Lo scorso 24 maggio la rete Capovolti, raggruppamento di cooperative ed enti (compresa Confcooperative Campania), ha promosso #perchisimescola, giornata di dibattito e di confronto sull’Agricoltura sociale. Capovolti, difatti, sta lavorando per creare una Fattoria sociale, impiegandovi soggetti svantaggiati, e per accrescere il dialogo interistituzionale.
Pubblichiamo la nota di Francesco Napoli, psicologo clinico e psicoterapeuta, direttore della rete.
“Come auspicavo nel presentare l’iniziativa, #perchisimescola è stata innanzitutto un’esperienza, prima ancora che un convegno. Un’esperienza intensa di impegno per tutto lo staff del progetto Capovolti che ha saputo mettere in campo tutte le sue energie migliori, tutta la sua creatività, tutta la sua passione per offrire a tutte e tutti un momento di confronto e di condivisione ampio e alto.
Intendevano riflettere insieme sullo stato dell’arte dei modelli e delle strategie di inclusione sociale delle persone con disabilità mentale. Lo abbiamo fatto a modo nostro, capovolto, a partire dalla centralità degli strumenti e delle innovazioni, puntando dritto lo sguardo al mondo dell’Agricoltura sociale e delle Fattorie Sociali quali luoghi di comunità e di relazioni, in cui alla logica del profitto si sostituisce la logica del lavoro; in cui l’economia diventa bene condiviso e sostentamento per ciascuno.
Lo abbiamo fatto coinvolgendo il mondo della scuola, delle professioni, della cooperazione, delle istituzioni che hanno a cuore la tutela dell’ambiente, la valorizzazione delle risorse del territorio, le buone pratiche di solidarietà, prossimità coniugate allo sviluppo economico del territorio dentro la logica dell’impresa sociale.
Tutti interventi preziosi quelli di Giuliano Ciano, di Marco Di Stefano, di Titti Ficuciello, di Alesssandro Turchi, di Carlo Mitra, di Gerardo Calabrese. Emergeva forte e chiaro il bisogno di ri-pensare strategie condivise dentro un presupposto, certo ambizioso, ma non impossibile.
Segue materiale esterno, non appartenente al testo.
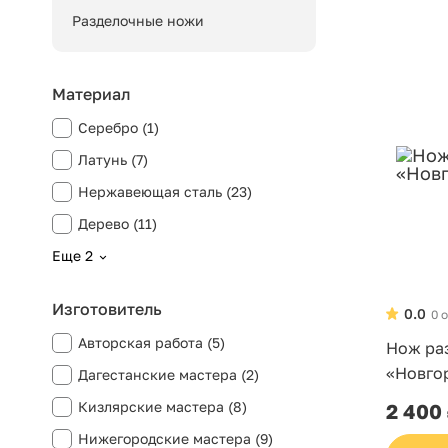
Разделочные ножи
Материал
Серебро (1)
Латунь (7)
Нержавеющая сталь (23)
Дерево (11)
Еще 2
Изготовитель
0.0
0 
Авторская работа (5)
Нож ра
«Новго
Дагестанские мастера (2)
Кизлярские мастера (8)
2 400
Нижегородские мастера (9)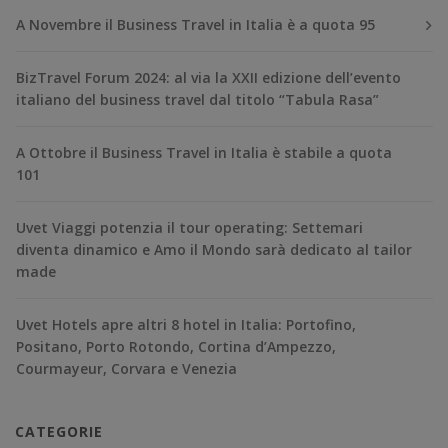
A Novembre il Business Travel in Italia è a quota 95
BizTravel Forum 2024: al via la XXII edizione dell’evento
italiano del business travel dal titolo “Tabula Rasa”
A Ottobre il Business Travel in Italia è stabile a quota
101
Uvet Viaggi potenzia il tour operating: Settemari
diventa dinamico e Amo il Mondo sarà dedicato al tailor
made
Uvet Hotels apre altri 8 hotel in Italia: Portofino,
Positano, Porto Rotondo, Cortina d’Ampezzo,
Courmayeur, Corvara e Venezia
CATEGORIE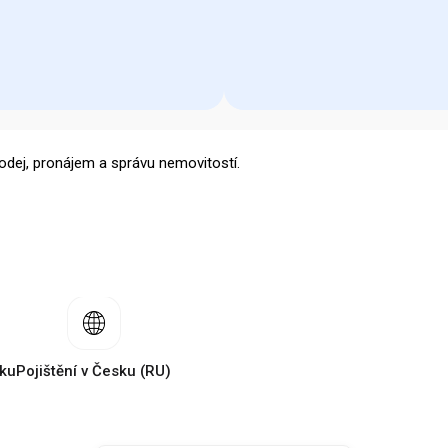
odej, pronájem a správu nemovitostí.
tku
Pojištění v Česku (RU)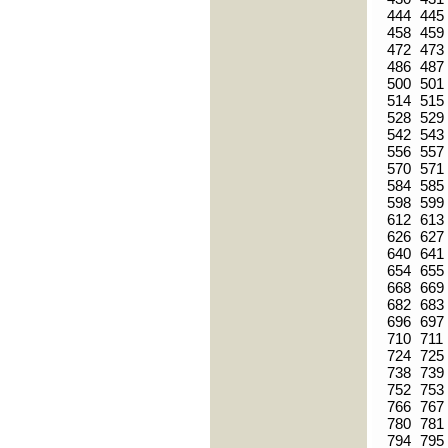
444
445
458
459
472
473
486
487
500
501
514
515
528
529
542
543
556
557
570
571
584
585
598
599
612
613
626
627
640
641
654
655
668
669
682
683
696
697
710
711
724
725
738
739
752
753
766
767
780
781
794
795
L’agricoltura, le fragilità, l’economia, la tutela dell’ambiente, la formazione dei giovani, la costruzione di una nuova classe dirigente, la valorizzazione dei territori non sono questioni distanti tra loro, ma possono essere parte di un unico percorso, trasversale negli ambiti ma orizzontale nell’impatto sulla comunità.
Il coinvolgimento di giovani professionisti e ricercatori che hanno partecipato al premio indetto in occasione del convegno è stato per noi tutti un altro momento intenso di confronto con temi spesso scottanti, ma anche ci ha restituito l’evidenza di un tessuto professionale e della ricerca pronto a rispondere agli appelli del territorio e pronto a mettersi in gioco per migliorare e innovare i nostri modelli di intervento.
Infine, la Tavola rotonda e i laboratori che insieme abbiamo vissuto, ci danno da un lato lo spaccato di criticità legate a logiche di potere e controllo, a logiche di lobby consolidate, a logiche di interessi particolari e di scelte politiche che impattano sull’uso delle risorse economiche determinando scelte e conseguenze. Dall’altro si è manifestata tutta la volontà di recuperare spazi di autonomia da parte del Terzo Settore e del mondo delle professioni, immaginando di uscire dalla logica dello scontro o, peggio, della delega con l’istituzione provando a costruire alleanze orizzontali, che investano diversi modelli di rete – da quelle associative a quelle informali, dalla cooperazione al profit – per realizzare una trama territoriale entro cui trova spazio il dialogo con l’istituzione, ma dove vie una diretta e partecipata responsabilità che non ammette attese e non ammette assenze.
Di questo momento di confronto e crescita ringrazio Patrizia Stasi, Gianluca De Martino, Carlo Noviello, Nello De Martino, Alessandro Iagulli. Anche così costruiamo, insieme, Capovolti.
Avevo dedicato questo primo convegno Capovolti a Francesco Mastrogiovanni, ucciso proprio dal modello medicalizzato e disciplinare della salute mentale, ucciso ancor prima dallo stigma, dal pregiudizio, dalla paura del diverso che ancora e sempre dobbiamo contrastare.
Credo che, grazie all’aiuto e alla partecipazione di tante e tanti, abbiamo reso il giusto ricordo ad una vittima del “manicomio invisibile” che ancora aleggia tra servizi e territori. Credo che siamo riusciti ad affermare, con il nostro stile leggero ma anche determinato e radicale, che noi immaginiamo spazi altri, spazi dove fragilità e risorse si possano mescolare, dove profit e no profit diventano gambe su cui cammina e cresce una comunità più solidale, una comunità a misura di ciascuno”.